A different scenario below, but similar in that the national scouting body ran roughshod over the local community of Waiau after the scout hall was earthquake damaged and the scout group went into recess
“The group had applied for all the funds that will be generated from the property sale and had hoped to at least secure half the proceeds to benefit local youth.
“We have been battling to retain some of these funds for the youth of our community, but it is Scouting NZ policy that all property proceeds are retained by the national association (as legal owner),” the group says in the latest eCitizen, the town’s local paper.

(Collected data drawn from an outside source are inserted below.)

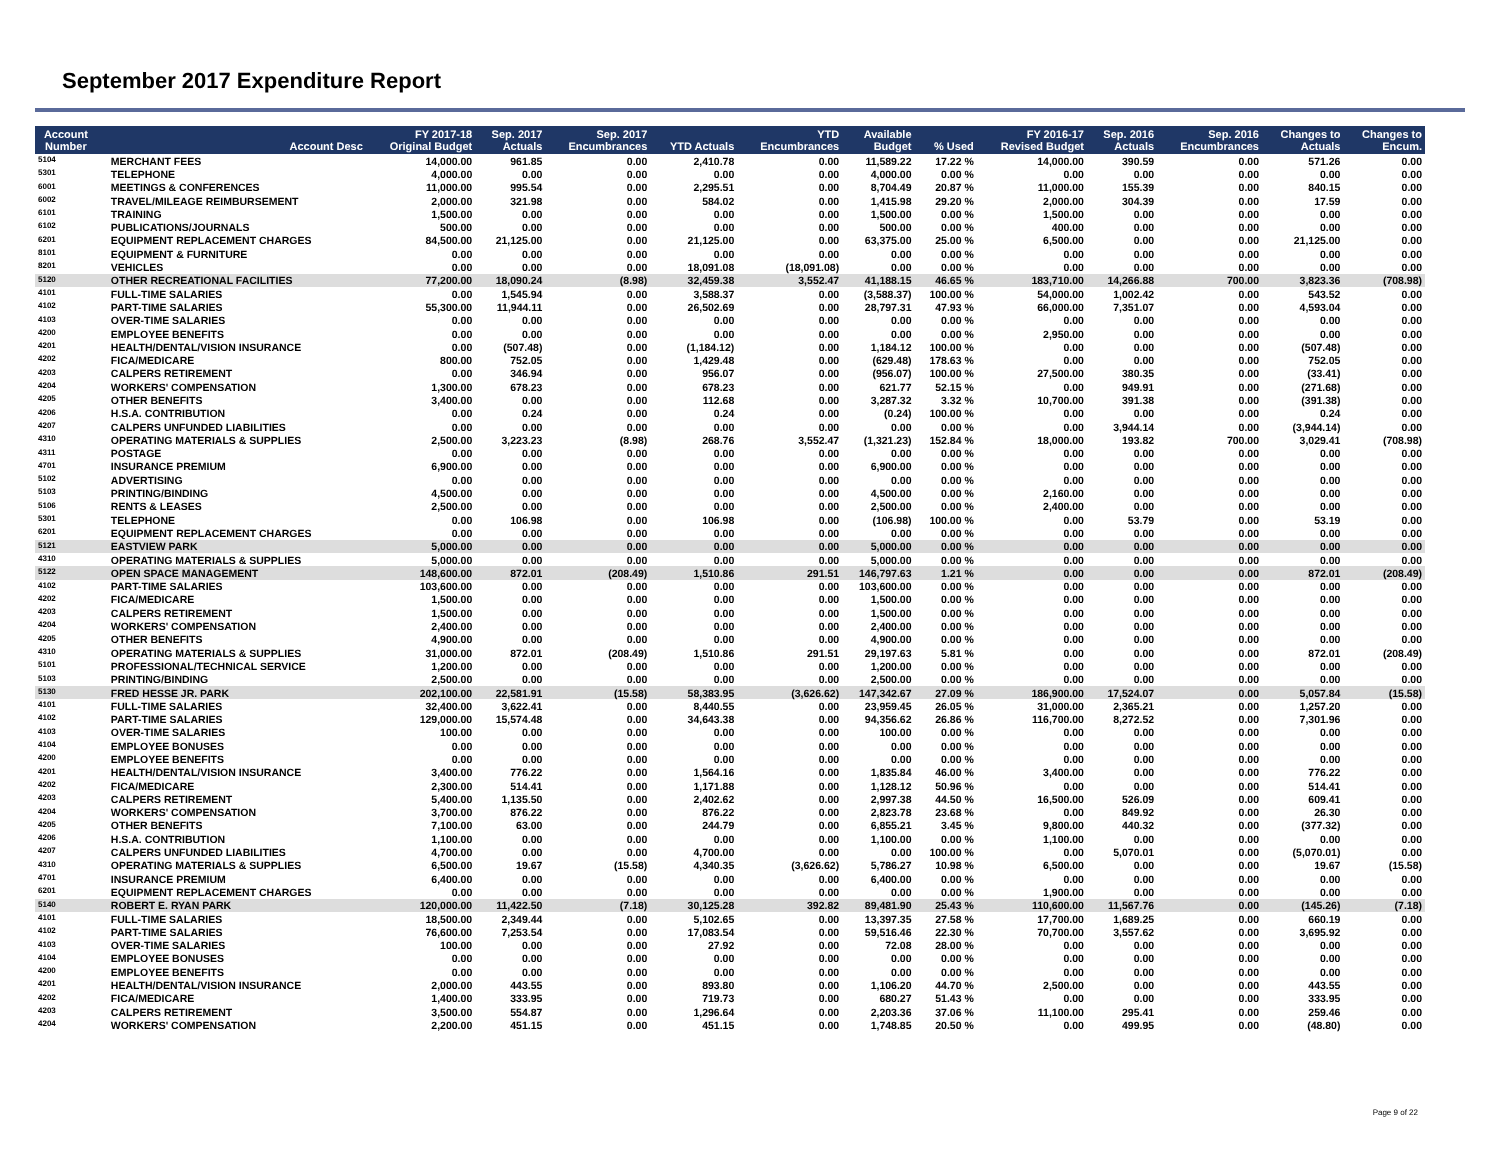September 2017 Expenditure Report
| Account Number | Account Desc | FY 2017-18 Original Budget | Sep. 2017 Actuals | Sep. 2017 Encumbrances | YTD Actuals | YTD Encumbrances | Available Budget | % Used | FY 2016-17 Revised Budget | Sep. 2016 Actuals | Sep. 2016 Encumbrances | Changes to Actuals | Changes to Encum. |
| --- | --- | --- | --- | --- | --- | --- | --- | --- | --- | --- | --- | --- | --- |
| 5104 | MERCHANT FEES | 14,000.00 | 961.85 | 0.00 | 2,410.78 | 0.00 | 11,589.22 | 17.22 % | 14,000.00 | 390.59 | 0.00 | 571.26 | 0.00 |
| 5301 | TELEPHONE | 4,000.00 | 0.00 | 0.00 | 0.00 | 0.00 | 4,000.00 | 0.00 % | 0.00 | 0.00 | 0.00 | 0.00 | 0.00 |
| 6001 | MEETINGS & CONFERENCES | 11,000.00 | 995.54 | 0.00 | 2,295.51 | 0.00 | 8,704.49 | 20.87 % | 11,000.00 | 155.39 | 0.00 | 840.15 | 0.00 |
| 6002 | TRAVEL/MILEAGE REIMBURSEMENT | 2,000.00 | 321.98 | 0.00 | 584.02 | 0.00 | 1,415.98 | 29.20 % | 2,000.00 | 304.39 | 0.00 | 17.59 | 0.00 |
| 6101 | TRAINING | 1,500.00 | 0.00 | 0.00 | 0.00 | 0.00 | 1,500.00 | 0.00 % | 1,500.00 | 0.00 | 0.00 | 0.00 | 0.00 |
| 6102 | PUBLICATIONS/JOURNALS | 500.00 | 0.00 | 0.00 | 0.00 | 0.00 | 500.00 | 0.00 % | 400.00 | 0.00 | 0.00 | 0.00 | 0.00 |
| 6201 | EQUIPMENT REPLACEMENT CHARGES | 84,500.00 | 21,125.00 | 0.00 | 21,125.00 | 0.00 | 63,375.00 | 25.00 % | 6,500.00 | 0.00 | 0.00 | 21,125.00 | 0.00 |
| 8101 | EQUIPMENT & FURNITURE | 0.00 | 0.00 | 0.00 | 0.00 | 0.00 | 0.00 | 0.00 % | 0.00 | 0.00 | 0.00 | 0.00 | 0.00 |
| 8201 | VEHICLES | 0.00 | 0.00 | 0.00 | 18,091.08 | (18,091.08) | 0.00 | 0.00 % | 0.00 | 0.00 | 0.00 | 0.00 | 0.00 |
| 5120 | OTHER RECREATIONAL FACILITIES | 77,200.00 | 18,090.24 | (8.98) | 32,459.38 | 3,552.47 | 41,188.15 | 46.65 % | 183,710.00 | 14,266.88 | 700.00 | 3,823.36 | (708.98) |
| 4101 | FULL-TIME SALARIES | 0.00 | 1,545.94 | 0.00 | 3,588.37 | 0.00 | (3,588.37) | 100.00 % | 54,000.00 | 1,002.42 | 0.00 | 543.52 | 0.00 |
| 4102 | PART-TIME SALARIES | 55,300.00 | 11,944.11 | 0.00 | 26,502.69 | 0.00 | 28,797.31 | 47.93 % | 66,000.00 | 7,351.07 | 0.00 | 4,593.04 | 0.00 |
| 4103 | OVER-TIME SALARIES | 0.00 | 0.00 | 0.00 | 0.00 | 0.00 | 0.00 | 0.00 % | 0.00 | 0.00 | 0.00 | 0.00 | 0.00 |
| 4200 | EMPLOYEE BENEFITS | 0.00 | 0.00 | 0.00 | 0.00 | 0.00 | 0.00 | 0.00 % | 2,950.00 | 0.00 | 0.00 | 0.00 | 0.00 |
| 4201 | HEALTH/DENTAL/VISION INSURANCE | 0.00 | (507.48) | 0.00 | (1,184.12) | 0.00 | 1,184.12 | 100.00 % | 0.00 | 0.00 | 0.00 | (507.48) | 0.00 |
| 4202 | FICA/MEDICARE | 800.00 | 752.05 | 0.00 | 1,429.48 | 0.00 | (629.48) | 178.63 % | 0.00 | 0.00 | 0.00 | 752.05 | 0.00 |
| 4203 | CALPERS RETIREMENT | 0.00 | 346.94 | 0.00 | 956.07 | 0.00 | (956.07) | 100.00 % | 27,500.00 | 380.35 | 0.00 | (33.41) | 0.00 |
| 4204 | WORKERS' COMPENSATION | 1,300.00 | 678.23 | 0.00 | 678.23 | 0.00 | 621.77 | 52.15 % | 0.00 | 949.91 | 0.00 | (271.68) | 0.00 |
| 4205 | OTHER BENEFITS | 3,400.00 | 0.00 | 0.00 | 112.68 | 0.00 | 3,287.32 | 3.32 % | 10,700.00 | 391.38 | 0.00 | (391.38) | 0.00 |
| 4206 | H.S.A. CONTRIBUTION | 0.00 | 0.24 | 0.00 | 0.24 | 0.00 | (0.24) | 100.00 % | 0.00 | 0.00 | 0.00 | 0.24 | 0.00 |
| 4207 | CALPERS UNFUNDED LIABILITIES | 0.00 | 0.00 | 0.00 | 0.00 | 0.00 | 0.00 | 0.00 % | 0.00 | 3,944.14 | 0.00 | (3,944.14) | 0.00 |
| 4310 | OPERATING MATERIALS & SUPPLIES | 2,500.00 | 3,223.23 | (8.98) | 268.76 | 3,552.47 | (1,321.23) | 152.84 % | 18,000.00 | 193.82 | 700.00 | 3,029.41 | (708.98) |
| 4311 | POSTAGE | 0.00 | 0.00 | 0.00 | 0.00 | 0.00 | 0.00 | 0.00 % | 0.00 | 0.00 | 0.00 | 0.00 | 0.00 |
| 4701 | INSURANCE PREMIUM | 6,900.00 | 0.00 | 0.00 | 0.00 | 0.00 | 6,900.00 | 0.00 % | 0.00 | 0.00 | 0.00 | 0.00 | 0.00 |
| 5102 | ADVERTISING | 0.00 | 0.00 | 0.00 | 0.00 | 0.00 | 0.00 | 0.00 % | 0.00 | 0.00 | 0.00 | 0.00 | 0.00 |
| 5103 | PRINTING/BINDING | 4,500.00 | 0.00 | 0.00 | 0.00 | 0.00 | 4,500.00 | 0.00 % | 2,160.00 | 0.00 | 0.00 | 0.00 | 0.00 |
| 5106 | RENTS & LEASES | 2,500.00 | 0.00 | 0.00 | 0.00 | 0.00 | 2,500.00 | 0.00 % | 2,400.00 | 0.00 | 0.00 | 0.00 | 0.00 |
| 5301 | TELEPHONE | 0.00 | 106.98 | 0.00 | 106.98 | 0.00 | (106.98) | 100.00 % | 0.00 | 53.79 | 0.00 | 53.19 | 0.00 |
| 6201 | EQUIPMENT REPLACEMENT CHARGES | 0.00 | 0.00 | 0.00 | 0.00 | 0.00 | 0.00 | 0.00 % | 0.00 | 0.00 | 0.00 | 0.00 | 0.00 |
| 5121 | EASTVIEW PARK | 5,000.00 | 0.00 | 0.00 | 0.00 | 0.00 | 5,000.00 | 0.00 % | 0.00 | 0.00 | 0.00 | 0.00 | 0.00 |
| 4310 | OPERATING MATERIALS & SUPPLIES | 5,000.00 | 0.00 | 0.00 | 0.00 | 0.00 | 5,000.00 | 0.00 % | 0.00 | 0.00 | 0.00 | 0.00 | 0.00 |
| 5122 | OPEN SPACE MANAGEMENT | 148,600.00 | 872.01 | (208.49) | 1,510.86 | 291.51 | 146,797.63 | 1.21 % | 0.00 | 0.00 | 0.00 | 872.01 | (208.49) |
| 4102 | PART-TIME SALARIES | 103,600.00 | 0.00 | 0.00 | 0.00 | 0.00 | 103,600.00 | 0.00 % | 0.00 | 0.00 | 0.00 | 0.00 | 0.00 |
| 4202 | FICA/MEDICARE | 1,500.00 | 0.00 | 0.00 | 0.00 | 0.00 | 1,500.00 | 0.00 % | 0.00 | 0.00 | 0.00 | 0.00 | 0.00 |
| 4203 | CALPERS RETIREMENT | 1,500.00 | 0.00 | 0.00 | 0.00 | 0.00 | 1,500.00 | 0.00 % | 0.00 | 0.00 | 0.00 | 0.00 | 0.00 |
| 4204 | WORKERS' COMPENSATION | 2,400.00 | 0.00 | 0.00 | 0.00 | 0.00 | 2,400.00 | 0.00 % | 0.00 | 0.00 | 0.00 | 0.00 | 0.00 |
| 4205 | OTHER BENEFITS | 4,900.00 | 0.00 | 0.00 | 0.00 | 0.00 | 4,900.00 | 0.00 % | 0.00 | 0.00 | 0.00 | 0.00 | 0.00 |
| 4310 | OPERATING MATERIALS & SUPPLIES | 31,000.00 | 872.01 | (208.49) | 1,510.86 | 291.51 | 29,197.63 | 5.81 % | 0.00 | 0.00 | 0.00 | 872.01 | (208.49) |
| 5101 | PROFESSIONAL/TECHNICAL SERVICE | 1,200.00 | 0.00 | 0.00 | 0.00 | 0.00 | 1,200.00 | 0.00 % | 0.00 | 0.00 | 0.00 | 0.00 | 0.00 |
| 5103 | PRINTING/BINDING | 2,500.00 | 0.00 | 0.00 | 0.00 | 0.00 | 2,500.00 | 0.00 % | 0.00 | 0.00 | 0.00 | 0.00 | 0.00 |
| 5130 | FRED HESSE JR. PARK | 202,100.00 | 22,581.91 | (15.58) | 58,383.95 | (3,626.62) | 147,342.67 | 27.09 % | 186,900.00 | 17,524.07 | 0.00 | 5,057.84 | (15.58) |
| 4101 | FULL-TIME SALARIES | 32,400.00 | 3,622.41 | 0.00 | 8,440.55 | 0.00 | 23,959.45 | 26.05 % | 31,000.00 | 2,365.21 | 0.00 | 1,257.20 | 0.00 |
| 4102 | PART-TIME SALARIES | 129,000.00 | 15,574.48 | 0.00 | 34,643.38 | 0.00 | 94,356.62 | 26.86 % | 116,700.00 | 8,272.52 | 0.00 | 7,301.96 | 0.00 |
| 4103 | OVER-TIME SALARIES | 100.00 | 0.00 | 0.00 | 0.00 | 0.00 | 100.00 | 0.00 % | 0.00 | 0.00 | 0.00 | 0.00 | 0.00 |
| 4104 | EMPLOYEE BONUSES | 0.00 | 0.00 | 0.00 | 0.00 | 0.00 | 0.00 | 0.00 % | 0.00 | 0.00 | 0.00 | 0.00 | 0.00 |
| 4200 | EMPLOYEE BENEFITS | 0.00 | 0.00 | 0.00 | 0.00 | 0.00 | 0.00 | 0.00 % | 0.00 | 0.00 | 0.00 | 0.00 | 0.00 |
| 4201 | HEALTH/DENTAL/VISION INSURANCE | 3,400.00 | 776.22 | 0.00 | 1,564.16 | 0.00 | 1,835.84 | 46.00 % | 3,400.00 | 0.00 | 0.00 | 776.22 | 0.00 |
| 4202 | FICA/MEDICARE | 2,300.00 | 514.41 | 0.00 | 1,171.88 | 0.00 | 1,128.12 | 50.96 % | 0.00 | 0.00 | 0.00 | 514.41 | 0.00 |
| 4203 | CALPERS RETIREMENT | 5,400.00 | 1,135.50 | 0.00 | 2,402.62 | 0.00 | 2,997.38 | 44.50 % | 16,500.00 | 526.09 | 0.00 | 609.41 | 0.00 |
| 4204 | WORKERS' COMPENSATION | 3,700.00 | 876.22 | 0.00 | 876.22 | 0.00 | 2,823.78 | 23.68 % | 0.00 | 849.92 | 0.00 | 26.30 | 0.00 |
| 4205 | OTHER BENEFITS | 7,100.00 | 63.00 | 0.00 | 244.79 | 0.00 | 6,855.21 | 3.45 % | 9,800.00 | 440.32 | 0.00 | (377.32) | 0.00 |
| 4206 | H.S.A. CONTRIBUTION | 1,100.00 | 0.00 | 0.00 | 0.00 | 0.00 | 1,100.00 | 0.00 % | 1,100.00 | 0.00 | 0.00 | 0.00 | 0.00 |
| 4207 | CALPERS UNFUNDED LIABILITIES | 4,700.00 | 0.00 | 0.00 | 4,700.00 | 0.00 | 0.00 | 100.00 % | 0.00 | 5,070.01 | 0.00 | (5,070.01) | 0.00 |
| 4310 | OPERATING MATERIALS & SUPPLIES | 6,500.00 | 19.67 | (15.58) | 4,340.35 | (3,626.62) | 5,786.27 | 10.98 % | 6,500.00 | 0.00 | 0.00 | 19.67 | (15.58) |
| 4701 | INSURANCE PREMIUM | 6,400.00 | 0.00 | 0.00 | 0.00 | 0.00 | 6,400.00 | 0.00 % | 0.00 | 0.00 | 0.00 | 0.00 | 0.00 |
| 6201 | EQUIPMENT REPLACEMENT CHARGES | 0.00 | 0.00 | 0.00 | 0.00 | 0.00 | 0.00 | 0.00 % | 1,900.00 | 0.00 | 0.00 | 0.00 | 0.00 |
| 5140 | ROBERT E. RYAN PARK | 120,000.00 | 11,422.50 | (7.18) | 30,125.28 | 392.82 | 89,481.90 | 25.43 % | 110,600.00 | 11,567.76 | 0.00 | (145.26) | (7.18) |
| 4101 | FULL-TIME SALARIES | 18,500.00 | 2,349.44 | 0.00 | 5,102.65 | 0.00 | 13,397.35 | 27.58 % | 17,700.00 | 1,689.25 | 0.00 | 660.19 | 0.00 |
| 4102 | PART-TIME SALARIES | 76,600.00 | 7,253.54 | 0.00 | 17,083.54 | 0.00 | 59,516.46 | 22.30 % | 70,700.00 | 3,557.62 | 0.00 | 3,695.92 | 0.00 |
| 4103 | OVER-TIME SALARIES | 100.00 | 0.00 | 0.00 | 27.92 | 0.00 | 72.08 | 28.00 % | 0.00 | 0.00 | 0.00 | 0.00 | 0.00 |
| 4104 | EMPLOYEE BONUSES | 0.00 | 0.00 | 0.00 | 0.00 | 0.00 | 0.00 | 0.00 % | 0.00 | 0.00 | 0.00 | 0.00 | 0.00 |
| 4200 | EMPLOYEE BENEFITS | 0.00 | 0.00 | 0.00 | 0.00 | 0.00 | 0.00 | 0.00 % | 0.00 | 0.00 | 0.00 | 0.00 | 0.00 |
| 4201 | HEALTH/DENTAL/VISION INSURANCE | 2,000.00 | 443.55 | 0.00 | 893.80 | 0.00 | 1,106.20 | 44.70 % | 2,500.00 | 0.00 | 0.00 | 443.55 | 0.00 |
| 4202 | FICA/MEDICARE | 1,400.00 | 333.95 | 0.00 | 719.73 | 0.00 | 680.27 | 51.43 % | 0.00 | 0.00 | 0.00 | 333.95 | 0.00 |
| 4203 | CALPERS RETIREMENT | 3,500.00 | 554.87 | 0.00 | 1,296.64 | 0.00 | 2,203.36 | 37.06 % | 11,100.00 | 295.41 | 0.00 | 259.46 | 0.00 |
| 4204 | WORKERS' COMPENSATION | 2,200.00 | 451.15 | 0.00 | 451.15 | 0.00 | 1,748.85 | 20.50 % | 0.00 | 499.95 | 0.00 | (48.80) | 0.00 |
Page 9 of 22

“We have consulted with a solicitor who advises, legally, we don’t have too many rights here. It is disheartening that the hard work put in by the community to have the land gifted, build the den and keep it going for all these years, can so easily be lost to the ‘legal’ owner on paper. Scouting NZ told the group it was willing to consider a modest investment of about $10,000 in the community, based on a process of a business case detailing how the money would be used to benefit the youth in the community. We are now putting together our business case to try to receive this reduced payout as we wish to retain some funds for our community.
“We have worked hard over the past 18 months to come to the best agreement and are disappointed with this outcome, but do not wish to sacrifice it all with a legal stoush we cannot afford”, the group says. “There is no morality. Nothing in it for the community who had worked to build the den from community fundraising,” she says.
The land was originally gifted by D.C. Macfarlane and J.L. Macfarlane to “The Boy Scout County of Canterbury Trust Board” in 1956. It was subsequently transferred to “The Boy Scouts Association of NZ” in 1964.